The Mount Prospect Fire Department is taking extraordinary measures to keep its response times low since budget cuts have eliminated six full-time firefighter jobs since 2010, Chief John Malcolm says, but both he and the village board are concerned about the department going forward.

Most alarming, trustees indicated, is the department's policy of running the tower ladder on every call so as not to have to go back to the station to get it.

In 2010, as a result of the 10 percent villagewide reductions, the fire department saw its number of full-time sworn firefighters decrease from 72 to 66.

Malcolm said he first tried to adjust by relying more on a "jump" company.

"We had three people, a lieutenant and two firefighters, who would jump on the engine or the tower ladder, depending on the nature of the call," Malcolm said. "So we were basically staffing two vehicles with three people."

One of the consequences, in terms of response time, was seen in July 2011, when the fire department faced a fire at a three-story, 39-unit apartment building that had been hit by lightning. The fire grew to the point where flames were going through the roof. Meanwhile, the tower ladder was sitting at the station unstaffed.

"So I had no ladder truck at three o'clock in the morning," he said, adding that he could get no mutual aid at the time either.
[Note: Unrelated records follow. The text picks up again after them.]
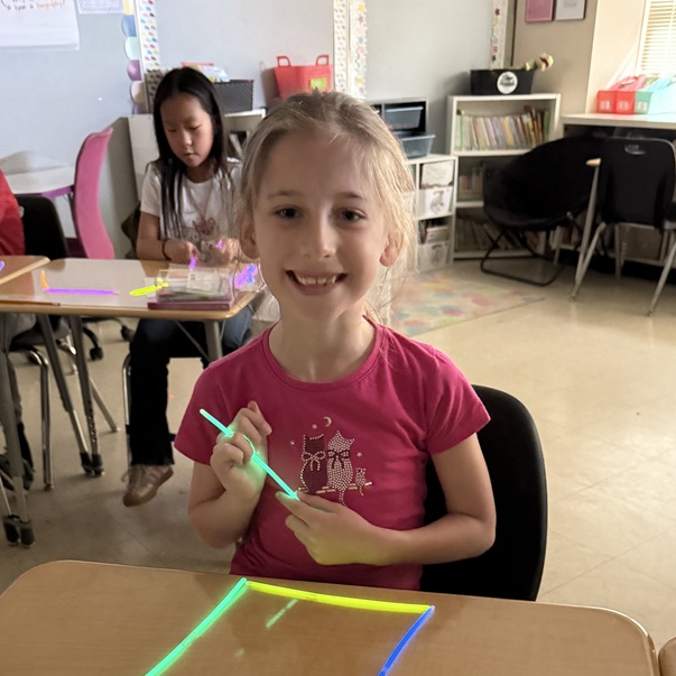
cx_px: 346
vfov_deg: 43.6
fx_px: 795
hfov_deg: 46.0
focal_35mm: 36
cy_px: 555
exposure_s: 1/30
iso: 1250
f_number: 1.78
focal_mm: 6.76
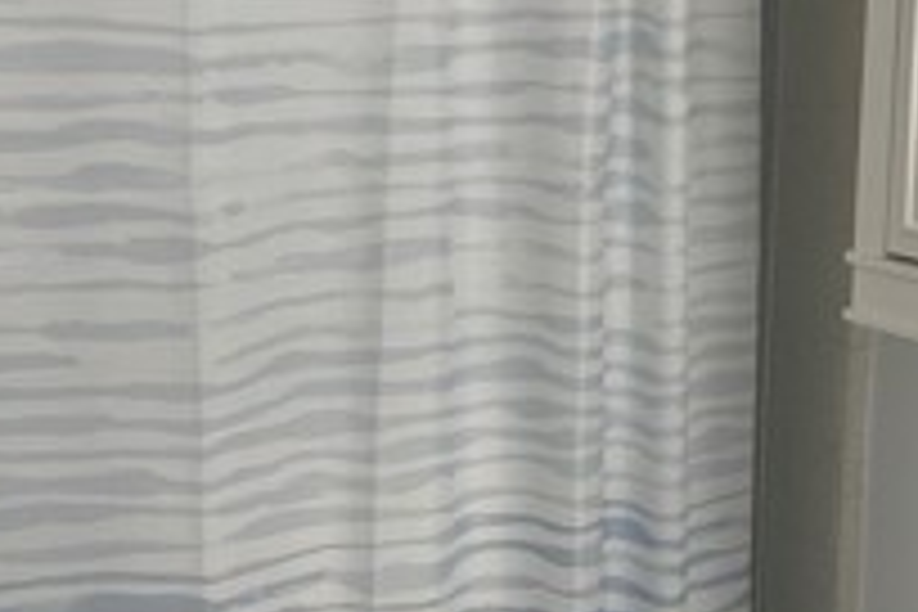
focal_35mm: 85
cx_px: 598
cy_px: 536
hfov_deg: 23.8
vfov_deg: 15.9
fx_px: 2167
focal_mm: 4.2
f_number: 1.6
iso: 50
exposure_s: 1/120
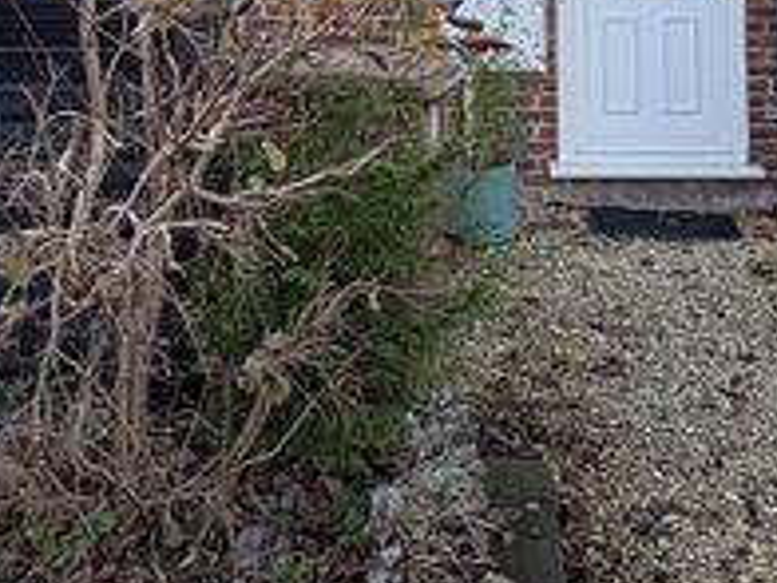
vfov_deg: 21.8
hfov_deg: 33.8
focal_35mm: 57
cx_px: 416
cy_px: -266
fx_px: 1279
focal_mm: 2.22
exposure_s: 1/156
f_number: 2.2
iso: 40
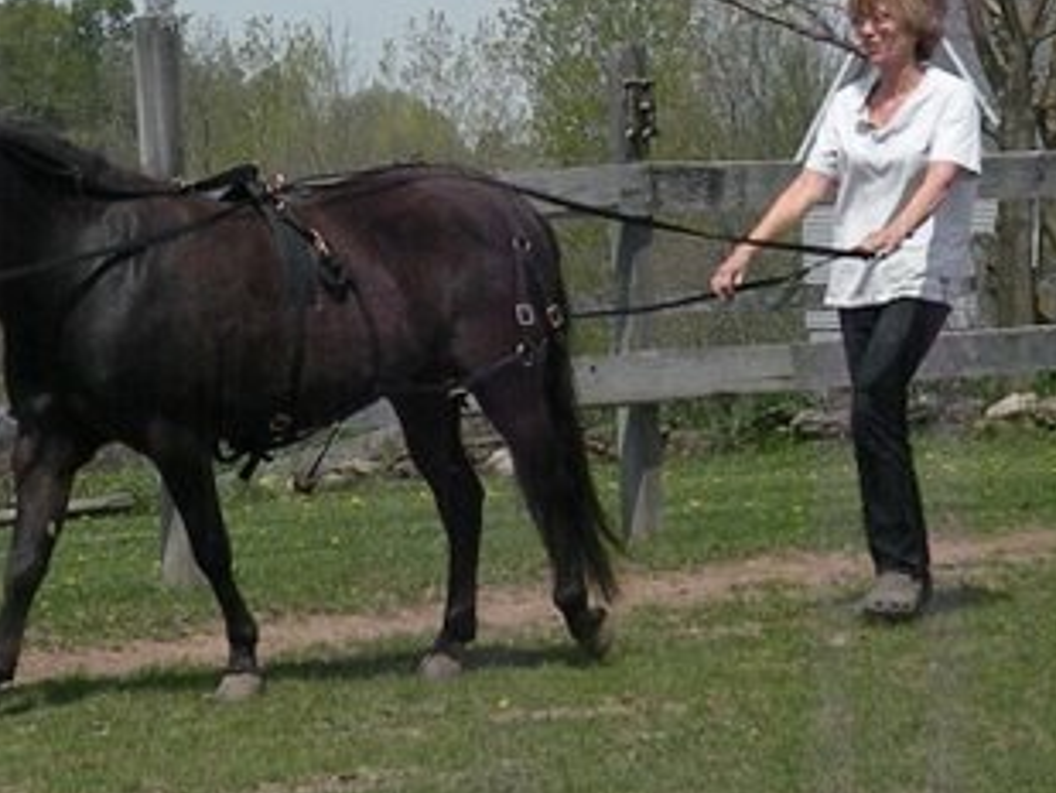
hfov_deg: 8.3
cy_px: 325
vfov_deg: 6.2
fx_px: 7294
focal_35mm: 239
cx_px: 379
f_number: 5.6
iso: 640
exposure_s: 1/4219
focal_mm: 27.4
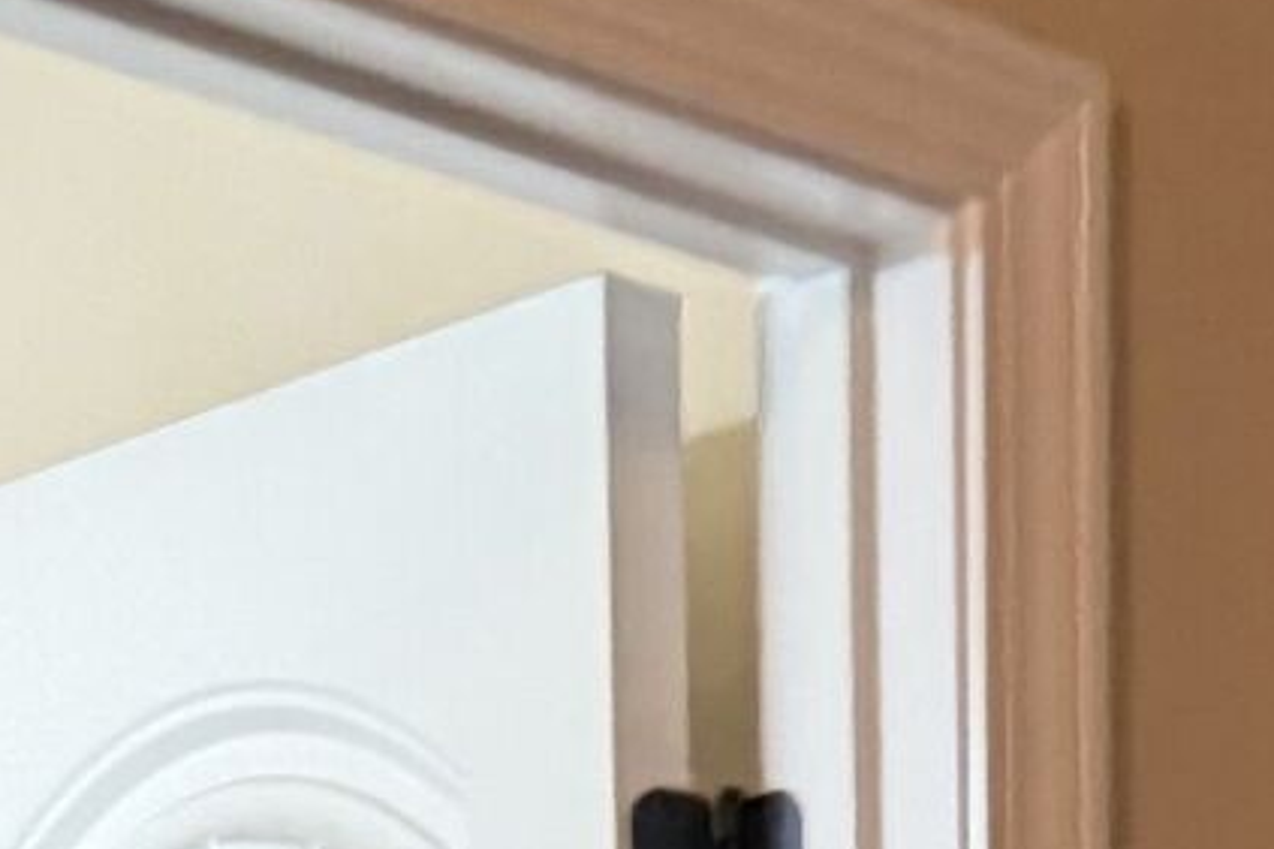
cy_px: 2941
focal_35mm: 136
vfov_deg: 7.9
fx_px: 4813
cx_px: 1919
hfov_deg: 14.1
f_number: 1.78
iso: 250
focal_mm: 6.76
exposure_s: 1/60
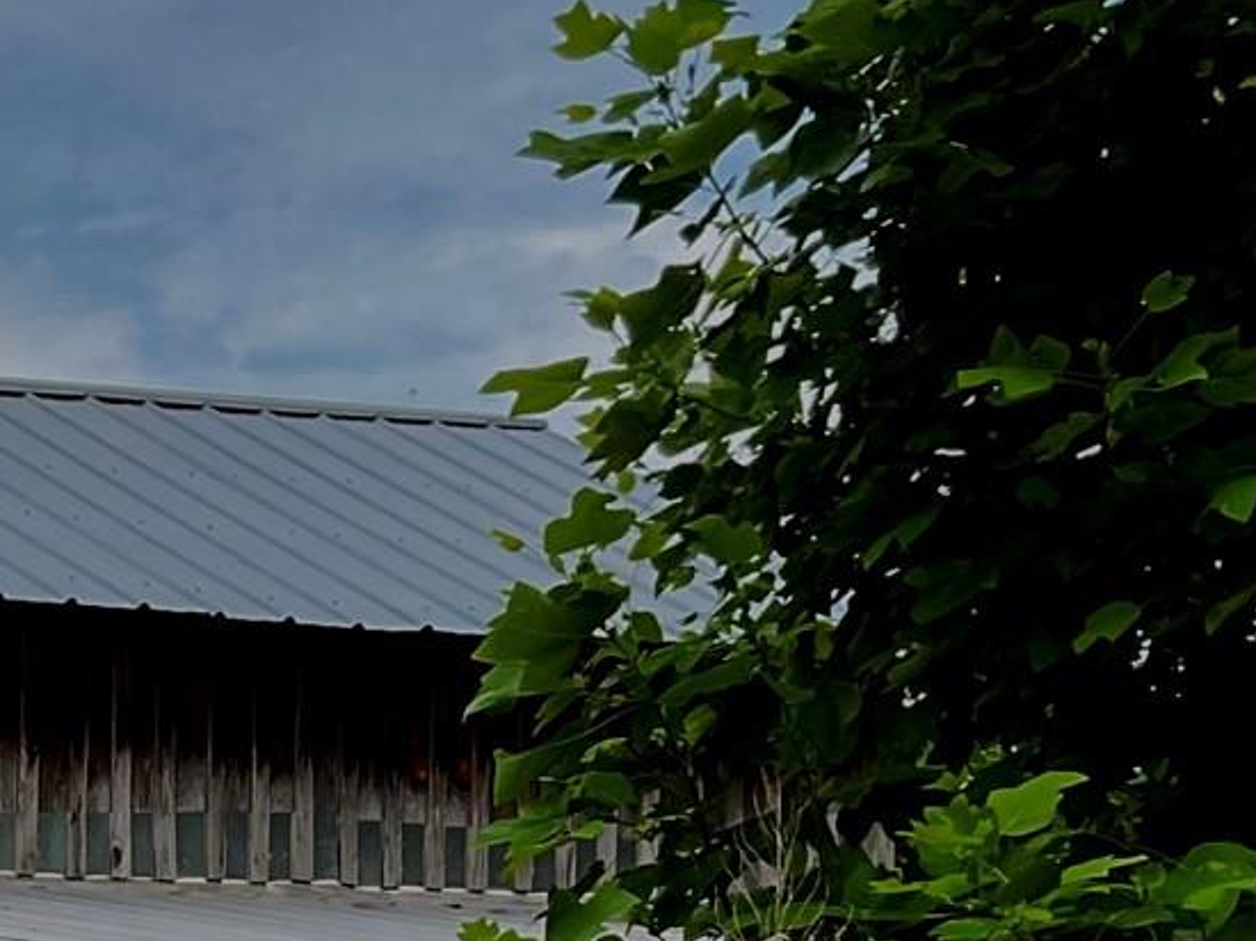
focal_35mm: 108
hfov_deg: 16.9
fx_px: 3917
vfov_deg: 13.2
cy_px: 1270
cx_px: -493
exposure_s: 1/1076
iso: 16
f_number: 1.8
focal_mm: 3
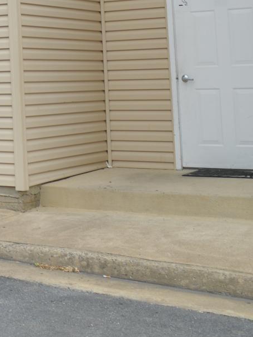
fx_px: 945
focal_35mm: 97
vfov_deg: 19.4
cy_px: -31
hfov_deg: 13.5
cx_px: -217
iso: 100
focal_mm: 20
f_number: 8
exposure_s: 1/200
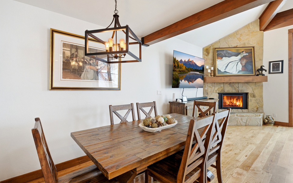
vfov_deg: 68.5
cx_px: 145
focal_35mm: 17
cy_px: 89
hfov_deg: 94.8
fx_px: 135
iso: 1250
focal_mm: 15.8
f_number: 5
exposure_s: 1/1250
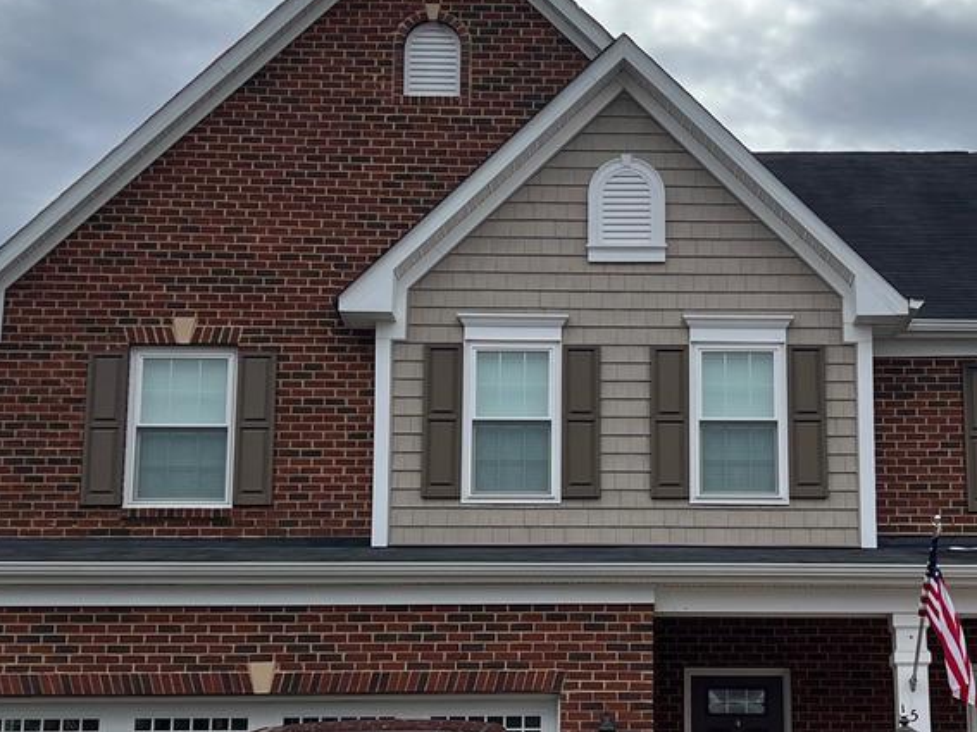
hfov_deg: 29.2
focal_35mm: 66
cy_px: 494
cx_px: 651
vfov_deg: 22.1
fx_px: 1862
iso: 50
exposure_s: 1/5882
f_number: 1.5
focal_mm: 5.7
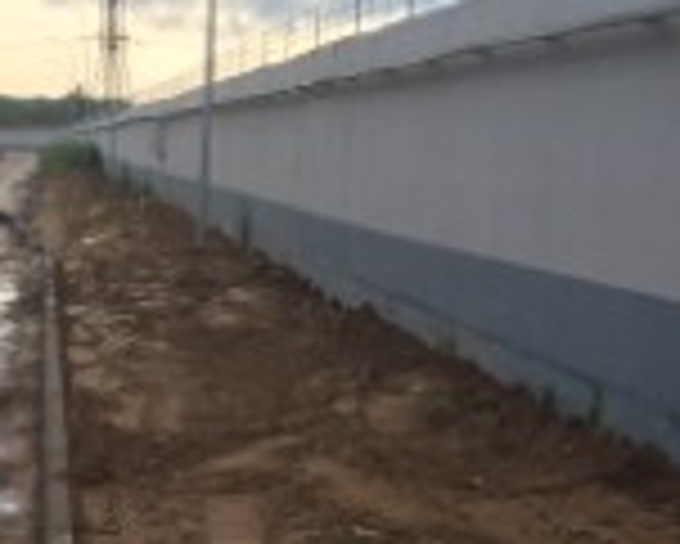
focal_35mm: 75
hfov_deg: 24.8
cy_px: 526
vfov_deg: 19.9
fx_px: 1510
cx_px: 104
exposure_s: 1/264
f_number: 2.2
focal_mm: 4.15
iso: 32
"So the crew had to leave there, drive all the way back to the station, jump off that rig, jump onto the tower ladder and respond," he said.

Eventually, Malcolm said, he decided they would just run Tower 13 on all calls -- not only structure fires, but ambulance calls, car fires and even Dumpster fires.

Tower 13 has maximum flexibility. It is known as a "quint," containing an aerial ladder, ground ladders, a hose, a pump and water.

The question now is whether its durability will equal its flexibility.

Malcolm said the tower truck tripled its responses since the department retired the engine, responding to 1,894 calls in 2012. Malcolm said the department received 5,777 calls in 2012.

Trustees at Tuesday's Committee of the Whole meeting expressed particular concern about the needs of the fire department.

Trustee Michael Zadel was concerned about the wear and tear on the tower unit.

"I know that there is a replacement schedule for that tower unit as well, and I know that it's probably the single most expensive piece of rolling stock that the village has," he said.

Trustee Steven Polit noted that the village runs the risk that the tower truck may be needed when it is on an ambulance call.

Trustee A. John Korn added he is concerned about the mutual aid numbers.

In 2011, Mount Prospect received got mutual aid on 314 calls and gave mutual aid on 142 calls. In 2012, it was 300 to 235. So far in 2013 the numbers are 185 calls given, 218 received and in 2014, it is projected Mount Prospect will receive 338 mutual aid calls, as opposed to giving 150 calls.

Malcolm said those numbers could have been even higher, "because I reduced the number of vehicles going out on fire alarms and on structure fires," he said. "We couldn't ask our neighbors to continue to send ... extra vehicles."

For the 2014 budget, Malcolm is requesting more than $12.9 million, a more than 2 percent increase. The department's request includes the replacement of two vehicles. Malcolm added the department is deferring the replacement of five vehicles.